Code regarding all the three steps of Burgers' PDE example resides in Multi-task-Physics-informed-neural-networks/inverse_burgers/.
Step 1: ls abess-approx_l0-gammaSwish-clean-DEMO-kappa-20220429\ \(pub\)*.ipynb abess-approx_l0-gammaSwish-clean-DEMO-noise-tolerence*.ipynb
Step 2: ls Find\ lambda_str*.ipynb
Step 3: ls Final\ PINN-wiener-V2-less-samples-20220627-newpub*.ipynb Final\ PINN-Visualize\ noise\ \(freezed\ success\)-pub-reproduced20221204.ipynb. The last notebook is for the denoising visualization. You may start exploring the notebooks for Burgers' PDE discovery by installing torch==1.11.0.

Concerning the appendix section >>> Code for the appendix section is all in research/PDE-FIND/ (a clone of the PDE-FIND repository).

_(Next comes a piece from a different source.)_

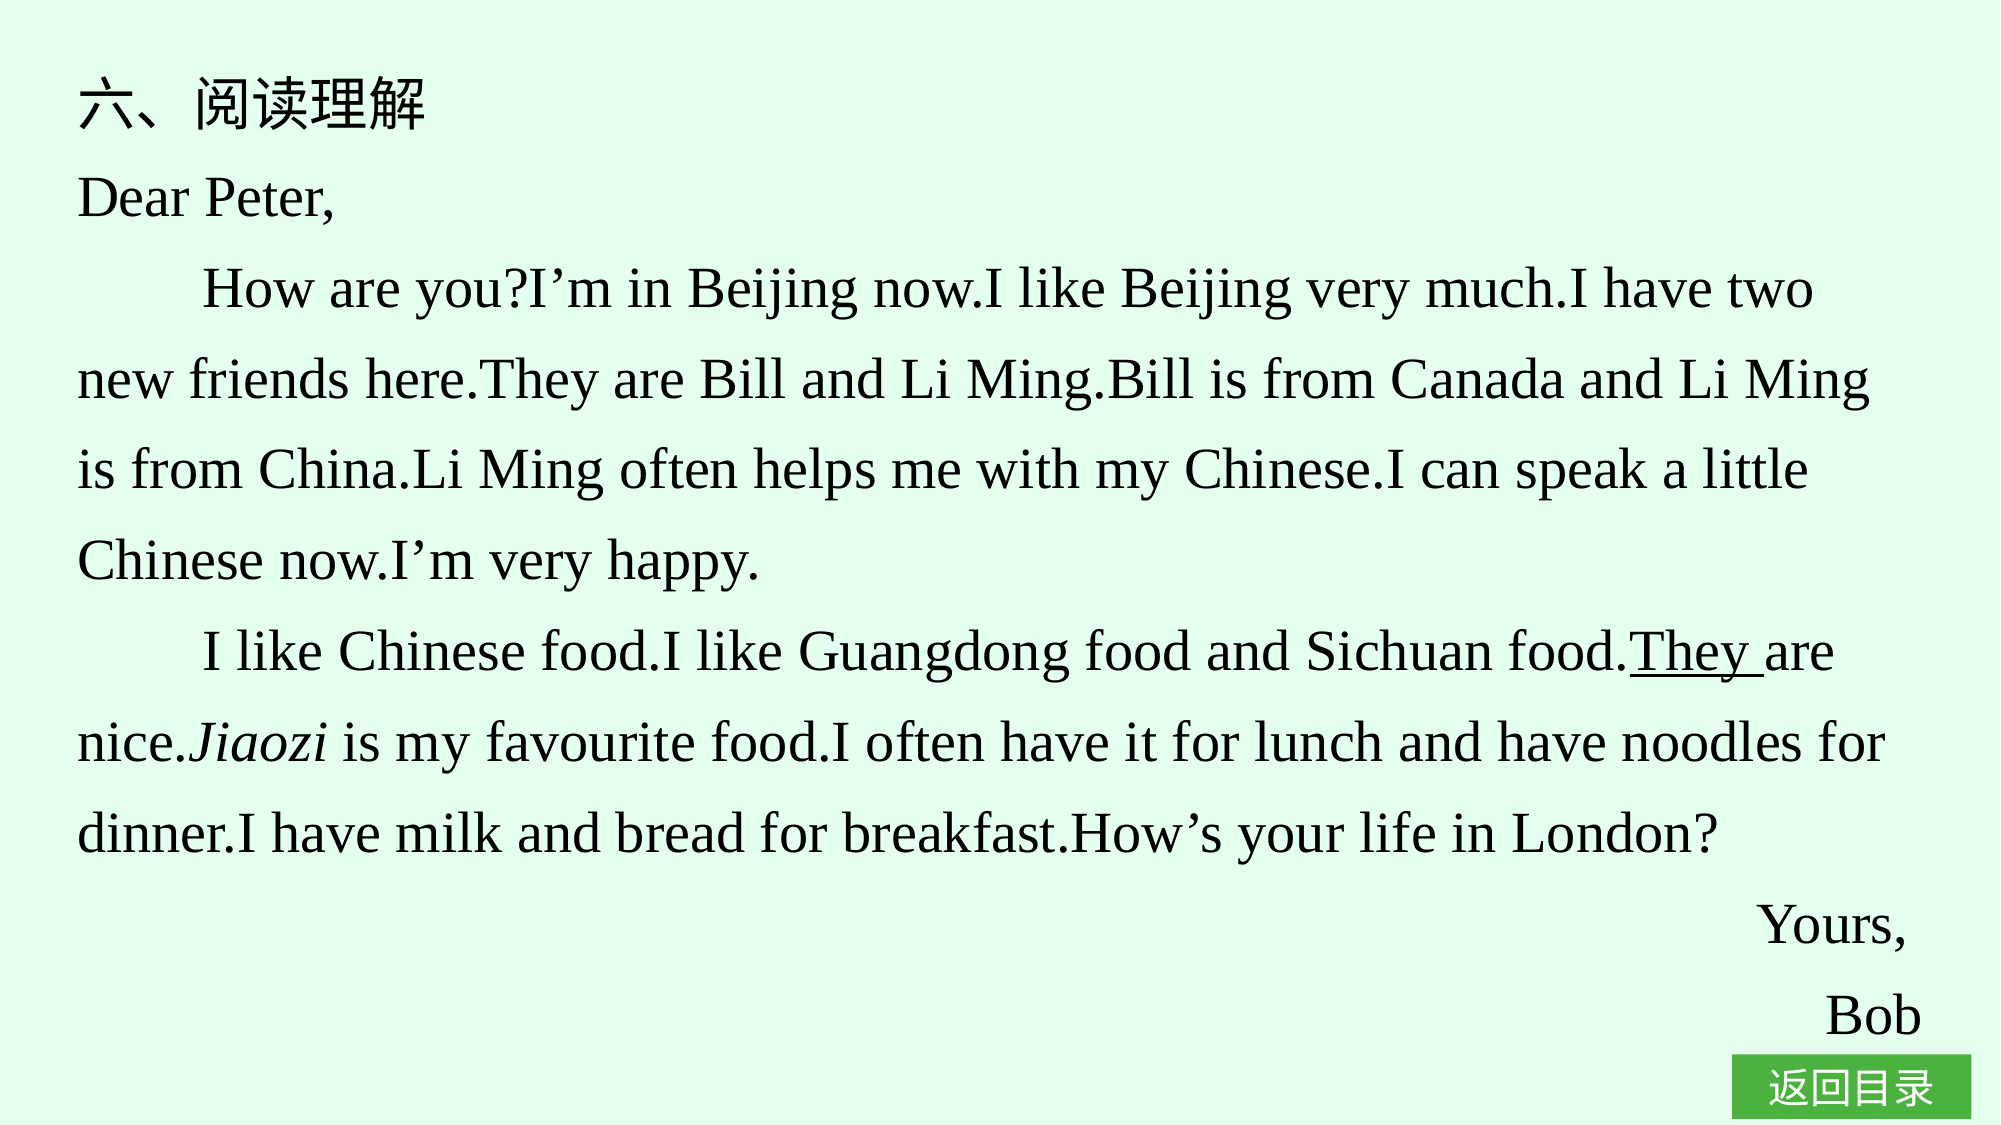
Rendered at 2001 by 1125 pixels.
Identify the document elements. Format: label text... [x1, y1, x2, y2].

  1. Nonlinear Diffusion: ls Nonlinear-Diffusion-visual-nPIML.ipynb
  2. Navier Stokes: ls Navier-Stokes\ with\ noise\ original\ data*.ipynb
  3. 2D Reaction Diffusion: ls Reaction-Diffusion-2D-big-nPIML-pub*.ipynb
  4. 3D Reaction Diffusion: ls Reaction-Diffusion-3D-nPIML.ipynb

Please install research/l0bnb_algos/v2/l0bnb and research/abess/python for running the best-subset regression solvers. The notebooks from 1. to 4. import best_subset.py (in research/parametric-discovery/), which has helper fuctions (e.g., backward_refinement) written for utilization with the best-subset solvers. To use the weak formulation (WF) algorithm, install research/pysindy. Since these repositories are open sources, you may update them by git pull.
Specification of the conda environment (namely "py3.7") used only for producing the results in the paper's appendix section is given in env_spec.
Please be aware that an act of using external libraries is under their licenses provided in the associated directories.

Notes

  • In this work, hidden weights are initialized usually by either the uniform Xavier or default function PyTorch provides for building a linear layer.
  • Any dubiousness, questions or requests may be forwarded to the corresponding author. Feel free to create an issue on this repository if you have trouble downloading the source codes.
  • Erratum: "the preselector networks" in Figure 15 should be "the projection networks."